Este é o consumidor para a caixa comemorativa de Nevermind que será lançada em alguns dias. Precisa, depois de trinta milhões de cópias vendidas desde 1991? Precisa, porque ainda há carteiras para bater. É um box com cinco CDs e um DVD, US$ 136. Está lá o Nevermind original, acrescido de zilhões de lados B, faixas ao vivo, ensaios, restos de estúdio. É mais que um souvenir, é uma autópsia.
Quando Kurt Cobain se matou, escrevi que ele injustamente negava seu talento aos fãs, que jamais ouviriam novas canções do Nirvana. Errei, e está aí o box para provar. Para quê novidade? Basta escavar os monumentos da banda e reembalar as múmias, para prazer masturbatório de coroas endinheirados e jovens desavisados.
Não estou aqui para ajudar nas vendas. Quando recebi a encomenda do R7 para escrever sobre os vinte anos de Nevermind, reagi: não tenho mais nada a dizer. Mas o portal raramente me sugere algo; e nunca ouvi um pedido para que mudasse uma palavra deste blog. Gratidão é obrigação e prazo é inspiração. Resultado: em vez de tecer uma eulogia, me peguei com ganas de chutar o defunto.
A dura verdade é que Cobain se matou na hora certa. Ia se destruir mais cedo ou mais tarde, fosse por bala, droga ou irrelevância. Sua morte salvou a reputação da banda. A implosão do Nirvana era inevitável. Krist Novoselic era só um baixista, mas a banda continha uma raridade: um baterista com pulso de protagonista.
Dave Grohl era mais chegado ao rock misógino de arena do que às frescuras e obsessões de Kurt Cobain. Dave hoje comanda multidões à frente dos Foo Fighters, fazendo rock musculoso e genérico, sem sinais de inteligência ou sensibilidade.
Com a morte de Kurt, fomos poupados de um Nirvana recheado de músicos contratados. De melancólicas turnês conjuntas com o Hole. De canções crescentemente ensimesmadas e chorosas - com imponderáveis pedras preciosas no meio do entulho. Escapamos de voltas por cima abortadas, do projeto solo esquizofrênico, da autopiedade. Das fotos dos paparazzi, emboscando o quarentão balofo, judiado pelas drogas e tratamentos.

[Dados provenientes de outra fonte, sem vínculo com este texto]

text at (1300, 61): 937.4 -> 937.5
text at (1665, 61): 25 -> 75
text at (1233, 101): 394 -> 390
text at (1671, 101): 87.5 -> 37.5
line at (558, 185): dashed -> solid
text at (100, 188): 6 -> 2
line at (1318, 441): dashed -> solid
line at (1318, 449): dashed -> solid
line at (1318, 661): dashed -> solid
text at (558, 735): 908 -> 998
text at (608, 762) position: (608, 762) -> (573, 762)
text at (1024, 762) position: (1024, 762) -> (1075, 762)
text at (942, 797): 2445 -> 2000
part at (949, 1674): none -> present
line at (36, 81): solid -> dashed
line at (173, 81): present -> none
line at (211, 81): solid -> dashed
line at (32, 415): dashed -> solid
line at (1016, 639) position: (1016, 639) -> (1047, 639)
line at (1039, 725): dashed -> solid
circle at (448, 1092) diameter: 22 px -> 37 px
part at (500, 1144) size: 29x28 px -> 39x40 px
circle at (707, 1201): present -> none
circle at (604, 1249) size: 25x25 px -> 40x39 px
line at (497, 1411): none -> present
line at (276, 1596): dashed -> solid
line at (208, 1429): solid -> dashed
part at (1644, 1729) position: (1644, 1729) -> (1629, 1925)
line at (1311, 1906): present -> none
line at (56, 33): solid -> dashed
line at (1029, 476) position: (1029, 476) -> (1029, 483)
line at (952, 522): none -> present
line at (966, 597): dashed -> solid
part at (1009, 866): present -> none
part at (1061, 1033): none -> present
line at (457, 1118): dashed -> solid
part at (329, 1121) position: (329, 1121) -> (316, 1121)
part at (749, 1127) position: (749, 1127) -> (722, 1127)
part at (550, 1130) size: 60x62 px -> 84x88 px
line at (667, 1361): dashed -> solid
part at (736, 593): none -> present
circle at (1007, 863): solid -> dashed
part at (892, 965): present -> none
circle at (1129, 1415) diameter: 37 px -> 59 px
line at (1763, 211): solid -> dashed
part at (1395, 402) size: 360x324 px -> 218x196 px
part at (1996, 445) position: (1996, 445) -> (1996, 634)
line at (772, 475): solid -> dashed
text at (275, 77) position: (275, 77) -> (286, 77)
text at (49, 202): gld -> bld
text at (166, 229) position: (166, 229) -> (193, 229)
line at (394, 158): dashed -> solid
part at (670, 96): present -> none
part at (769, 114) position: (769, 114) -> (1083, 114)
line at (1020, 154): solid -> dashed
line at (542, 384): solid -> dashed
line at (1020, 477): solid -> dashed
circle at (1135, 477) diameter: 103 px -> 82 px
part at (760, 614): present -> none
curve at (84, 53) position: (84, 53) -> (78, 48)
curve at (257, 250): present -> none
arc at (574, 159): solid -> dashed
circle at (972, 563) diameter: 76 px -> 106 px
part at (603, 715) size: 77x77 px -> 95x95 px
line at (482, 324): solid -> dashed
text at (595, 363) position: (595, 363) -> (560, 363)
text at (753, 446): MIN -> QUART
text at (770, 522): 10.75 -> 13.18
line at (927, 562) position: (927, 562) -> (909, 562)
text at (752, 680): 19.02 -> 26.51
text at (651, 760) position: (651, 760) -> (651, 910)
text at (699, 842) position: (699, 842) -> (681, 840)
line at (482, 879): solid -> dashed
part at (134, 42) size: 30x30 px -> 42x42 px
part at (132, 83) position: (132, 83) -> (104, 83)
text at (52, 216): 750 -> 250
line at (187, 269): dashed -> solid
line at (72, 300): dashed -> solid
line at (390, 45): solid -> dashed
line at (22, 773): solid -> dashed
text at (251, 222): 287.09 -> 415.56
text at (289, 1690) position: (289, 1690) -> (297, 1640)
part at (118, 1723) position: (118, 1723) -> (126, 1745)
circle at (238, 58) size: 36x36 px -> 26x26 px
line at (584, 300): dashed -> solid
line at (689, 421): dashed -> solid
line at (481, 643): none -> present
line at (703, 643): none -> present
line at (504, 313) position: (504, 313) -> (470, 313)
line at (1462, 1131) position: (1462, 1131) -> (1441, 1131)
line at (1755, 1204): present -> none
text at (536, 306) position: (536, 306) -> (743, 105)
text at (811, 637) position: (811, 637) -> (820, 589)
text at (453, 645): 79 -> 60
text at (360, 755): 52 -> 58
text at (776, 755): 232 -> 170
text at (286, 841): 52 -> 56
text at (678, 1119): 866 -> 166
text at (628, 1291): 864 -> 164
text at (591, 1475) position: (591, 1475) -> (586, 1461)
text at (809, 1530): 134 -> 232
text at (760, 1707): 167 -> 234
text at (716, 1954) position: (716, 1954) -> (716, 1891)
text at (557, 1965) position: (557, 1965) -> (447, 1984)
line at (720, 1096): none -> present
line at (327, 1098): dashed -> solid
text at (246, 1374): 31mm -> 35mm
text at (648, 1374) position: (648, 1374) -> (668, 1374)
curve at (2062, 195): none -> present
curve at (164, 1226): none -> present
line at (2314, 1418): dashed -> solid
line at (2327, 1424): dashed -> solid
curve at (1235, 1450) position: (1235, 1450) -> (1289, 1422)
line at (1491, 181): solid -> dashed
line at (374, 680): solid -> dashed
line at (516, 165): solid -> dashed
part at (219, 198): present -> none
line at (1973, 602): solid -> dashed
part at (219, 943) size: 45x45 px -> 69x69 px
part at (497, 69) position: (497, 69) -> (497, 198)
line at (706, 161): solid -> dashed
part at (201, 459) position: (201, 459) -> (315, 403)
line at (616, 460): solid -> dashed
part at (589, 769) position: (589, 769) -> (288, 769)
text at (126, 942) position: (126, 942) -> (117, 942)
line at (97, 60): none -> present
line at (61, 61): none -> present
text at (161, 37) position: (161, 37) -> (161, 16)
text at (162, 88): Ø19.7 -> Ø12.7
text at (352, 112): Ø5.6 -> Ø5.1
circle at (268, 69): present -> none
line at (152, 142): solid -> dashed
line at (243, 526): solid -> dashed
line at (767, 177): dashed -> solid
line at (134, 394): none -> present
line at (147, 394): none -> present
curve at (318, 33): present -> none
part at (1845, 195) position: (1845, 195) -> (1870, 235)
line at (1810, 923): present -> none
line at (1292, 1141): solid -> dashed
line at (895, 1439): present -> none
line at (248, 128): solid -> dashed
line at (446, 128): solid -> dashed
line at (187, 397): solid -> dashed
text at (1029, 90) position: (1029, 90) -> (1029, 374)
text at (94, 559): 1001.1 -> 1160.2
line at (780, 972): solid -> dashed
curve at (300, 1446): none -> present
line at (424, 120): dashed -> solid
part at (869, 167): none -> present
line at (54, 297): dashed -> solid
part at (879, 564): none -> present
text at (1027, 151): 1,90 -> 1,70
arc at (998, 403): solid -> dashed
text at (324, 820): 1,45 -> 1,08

E por fim da manchete: que fim levou Kurt Cobain? Um outro cenário, menos provável: um Kurt Cobain domesticado, produzindo CDs em série, aguando a angústia de seus primeiros anos, homenageado pelas novas gerações, recebendo prêmio no Rock'n'Roll Hall of Fame. Pior ainda.
Vamos esquecer Nevermind, o último prego no caixão do rock. Vamos pregar uma estaca no coração do século 20, que não tem nada mais a oferecer. Vamos assumir nossos superpoderes, enfrentar o presente e celebrar o futuro, que se aproxima à toda velocidade, impacto fulminante e inevitável, nas manchetes dos portais, na crise cósmica do capitalismo, na tempestade perfeita de superpopulação superconectada.
Chega de nostalgia. Nirvana não importa. Perfeita harmonia é perfeita paralisia. Que os mortos enterrem os mortos. Faça você mesmo - faça AGORA.